%%

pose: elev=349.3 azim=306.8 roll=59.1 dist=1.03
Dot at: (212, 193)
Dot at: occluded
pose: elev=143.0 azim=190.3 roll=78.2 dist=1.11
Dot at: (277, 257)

%%
%%

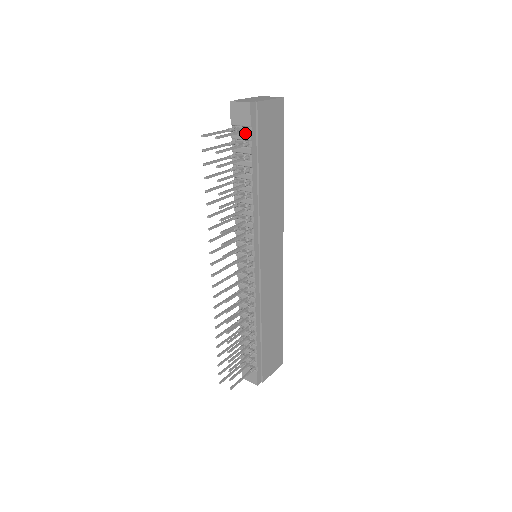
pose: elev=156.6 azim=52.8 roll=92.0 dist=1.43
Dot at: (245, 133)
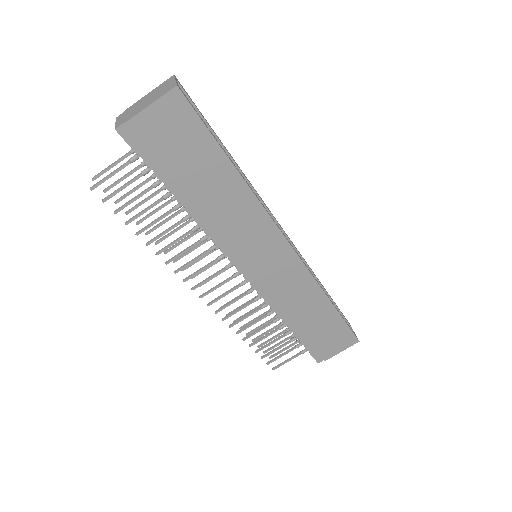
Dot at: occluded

%%

> EXERCISE GOAL
Gather every line of the records that contains the string "pose". Case counts.

> COMPLETE OUTPUT
pose: elev=349.3 azim=306.8 roll=59.1 dist=1.03
pose: elev=143.0 azim=190.3 roll=78.2 dist=1.11
pose: elev=156.6 azim=52.8 roll=92.0 dist=1.43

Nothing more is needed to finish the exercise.